A journey of a thousand miles begins with a single step. (Lao-tzu, 604 BC-531 BC)
The Creative Kid Project is an inspiring and much-needed program being organized and implemented by Vietnamese students and colleagues from Brown University. Below is the description in its entirety. My company, Capstone Vietnam, is proud to be a sponsor of this visionary project.
Kids are creative by nature, but they need to see that they can affect change and be taken seriously by adults in order to fully develop their ideas. The Creative Kid Project seeks to help secondary school students use their innate creativity to improve one of the institutions they know best: school.
Most kids spend the majority of their time in school learning from teachers and socializing with each other; however, they are rarely given the opportunity to contribute to or shape their learning environments. The Creative Kid Project will push students to think critically about their education, the ways in which it could be made better, and it will help students to develop the skills and confidence to start implementing their ideas.
This July, we will partner with Thuc Nghiem Middle-School, Hanoi to pilot The Creative Kid Project (CKP). Thirty 13-15-year-old students, selected by application from Hanoi middle schools, will come together for a 6-day program focusing on creative problem-solving skills.

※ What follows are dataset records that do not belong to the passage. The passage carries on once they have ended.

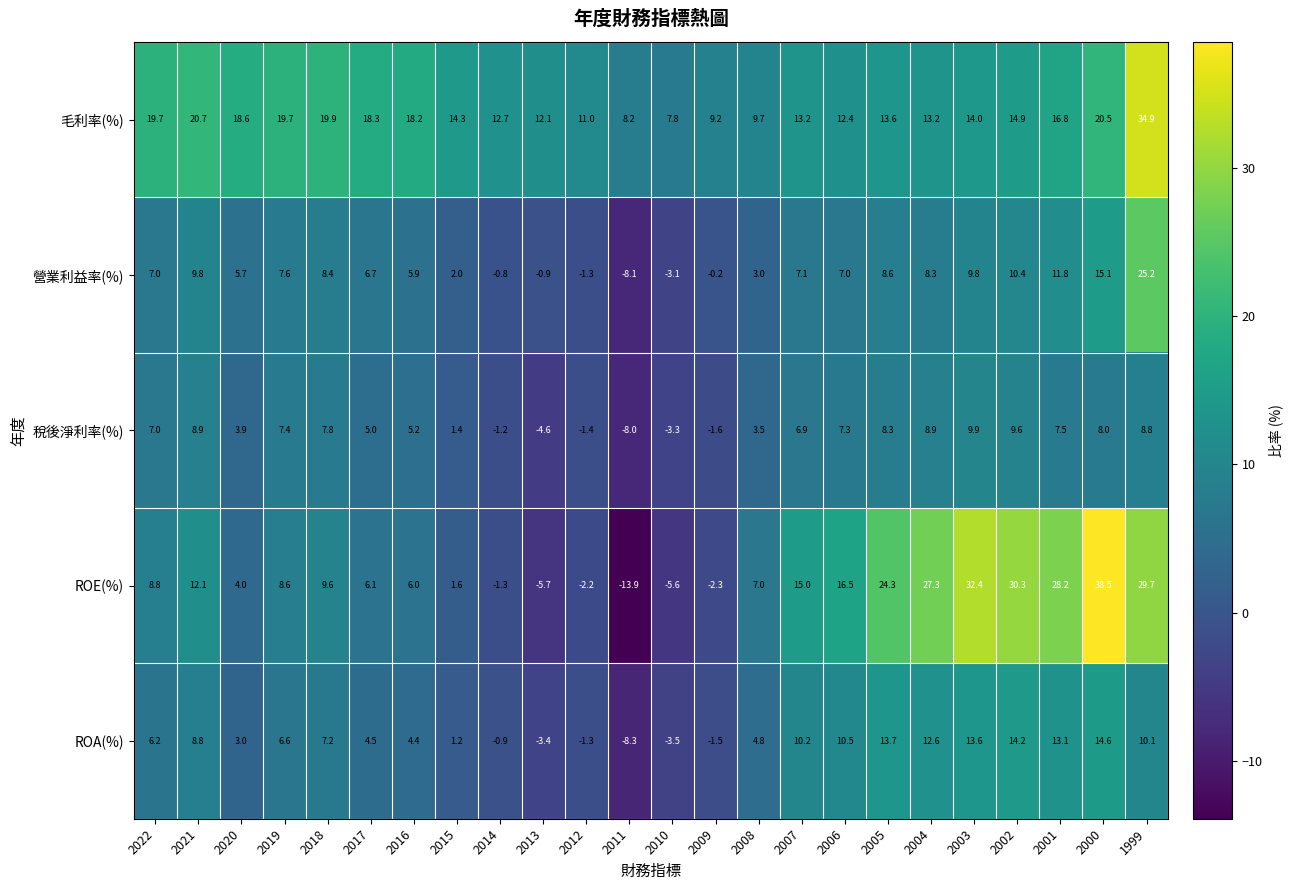

What is the approximate value of ROE(%) at 2021?

12.1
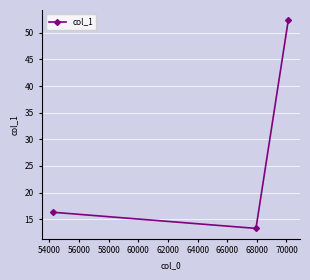

What is the smallest value displayed?

13.3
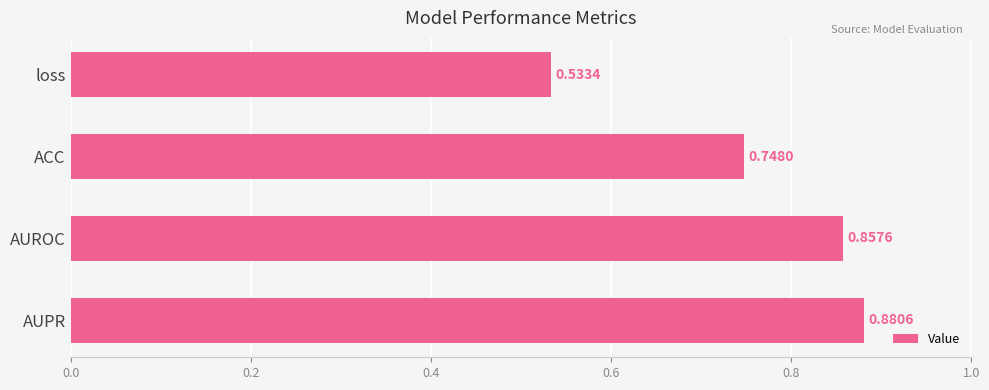

List the labels in order of value, largest first.

AUPR, AUROC, ACC, loss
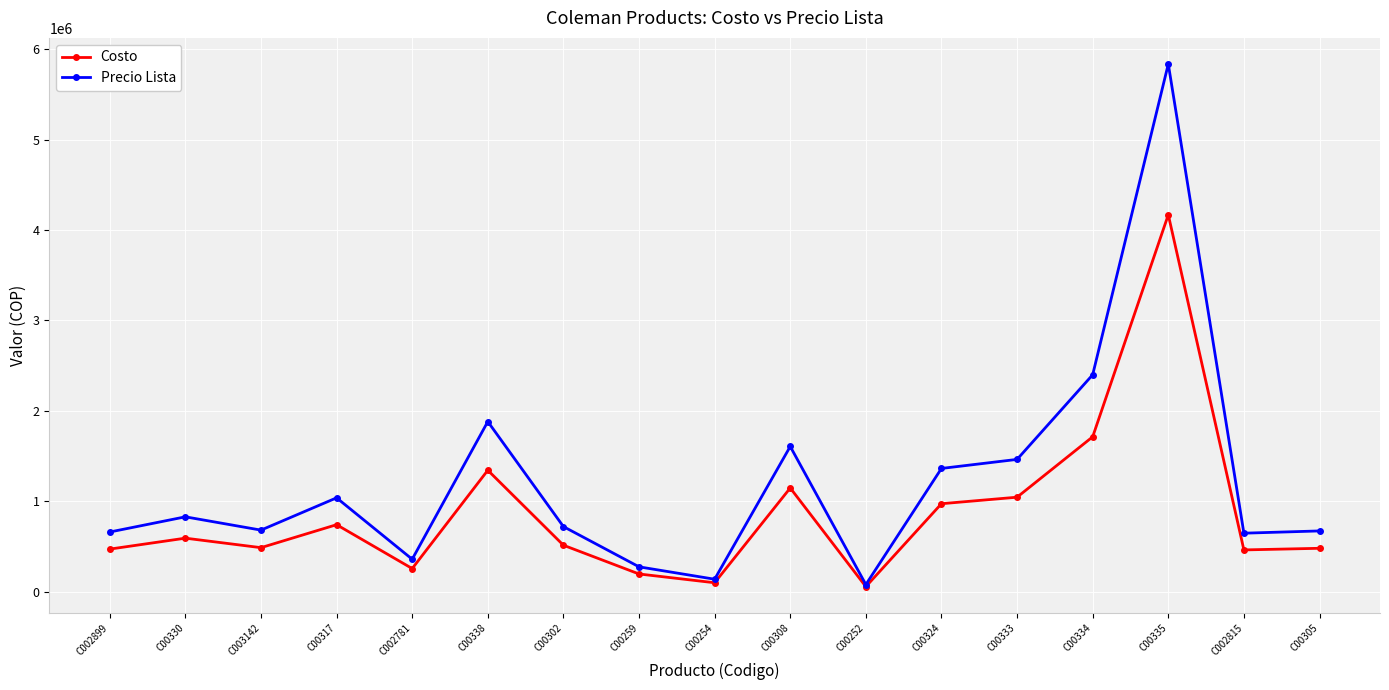

At C00308, list the series in order from largest to smallest.

Precio Lista, Costo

We hope to form a core team of young students (high school or university students) that could work directly with the kids as well as a team of experienced adult advisors to further develop this plan. This project is meant to serve as a proof-of-concept that, if successful, could continue to develop or spread in Hanoi as well as other cities.

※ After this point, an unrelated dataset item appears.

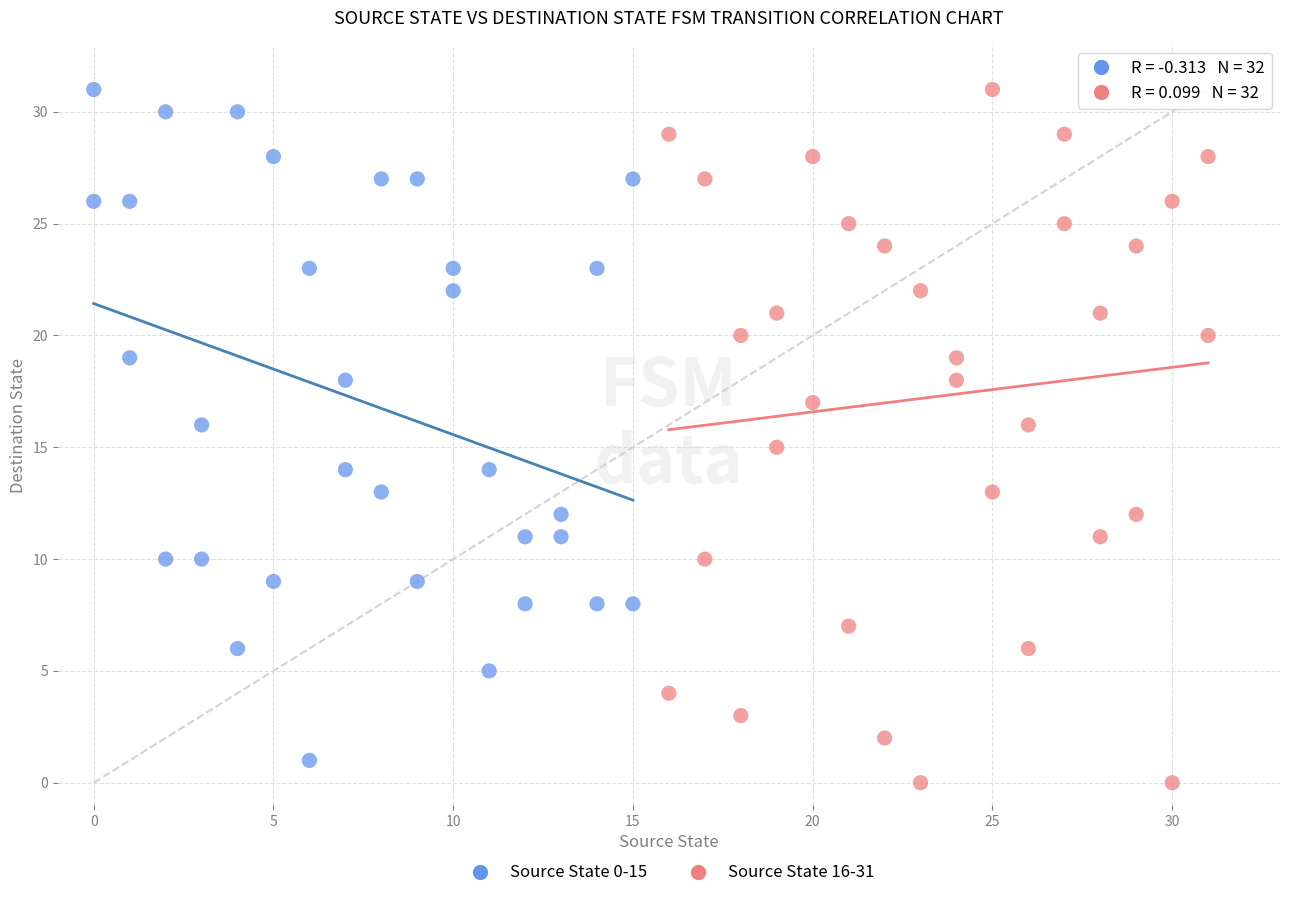

Which series has the largest Y range (max minus min)?

Source State 16-31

The daily program will be divided into morning and afternoon sessions and the content and structure will be loosely based on the Vietnam Youth Forum, TEDx Youth, and Camp Rising Sun (in the U.S. and Denmark). In the mornings, through mini-presentations and small-group activities, students learn soft skills, such as how to brainstorm or effectively organize a group. In the afternoon, groups of students work to apply new skills towards building specific proposals for their school. On the final day, students will present their proposal to their teachers and school administrations.
The core skills are as follows:
- Identifying Issues – framing problem, asking questions (why/why not), brainstorming (think big, think small, “think wrong”)
- Collaborating and Organizing Groups — building a team, leading and following
- Developing Plans — systems thinking, research skills, design thinking
- Engaging with Decision-Makers — approaching and communicating with adults
- Preparing Presentations — making concise arguments, designing, drawing, modeling
- Pitching Proposals — public speaking, persuasive communication
These project modes are intended as parts of a toolkit that students can practice within the program and take with them to be effective and creative problem-solvers afterwards. We hope that students will absorb these skills and build the self-confidence to further develop and apply them throughout the rest of school and life.
We are a group of students from universities in Vietnam and the U.S. with a strong interest in education, child development, and unconventional thinking. With the support from the Watson Institute of International Studies – Brown University and the Louise August Jonas Foundation , we hope to create a meaningful summer project for kids.
Linh Dao is an International Development major who loves kids, music and conversations. She is currently working with Dr. Martin Gardiner at Brown to research the influence of music education on the cognitive development of preschool children. Before Brown, she helped to organize the first Vietnam Youth Forum and studied at the Mahindra United World College of India, an international high school focused on teaching students to be global change-makers.
Evan Schwartz is studying Education and Political Economy and is a leader of a group called The Brown Conversation, which seeks to do the same for university students as The Creative Kid Project would do for younger students. He is from the U.S. and was a three-time participant in the Camp Rising Sun international summer leadership program and a visiting counselor during three other summers. As this is his first trip to Vietnam, Evan will serve primarily as an advisor while he tries to learn as much as he can about Vietnam’s history, culture, education system and, in particular, food. (Here’s a 29 June post by Evan on Global Conversation entitled Maybe the Premises Are Wrong – Bustle, Bánh Mì, and Big Questions.)
Suong Tran is a rising senior, economics major and mass communication minor at Washington and Lee University. She was a co-founder of the Fun Recycle project, which helped raise awareness of recycling to protect the environment through fun educational activities for kids.
Trang Nguyen is a junior at Foreign Trade University, majoring in International Economics and Business. She was an active member of English Club at Foreign Trade University and has many experiences in organizing events, including workshops and competitions for English learners. She has also worked with children on various occasions as teaching assistant and volunteer.
Hoa Nguyen is a rising sophomore, majoring in Applied Mathematics-Economics at Brown University. She loves interacting with children, and she has worked with children in a variety of tutoring schemes and projects. Before Brown, she was a recipient of Singapore’s Agency for Science, Technology and Research (A*STAR) Scholarship and the founder of a creative fundraising scheme for autistic children called “Hands Up For Autism” in Singapore.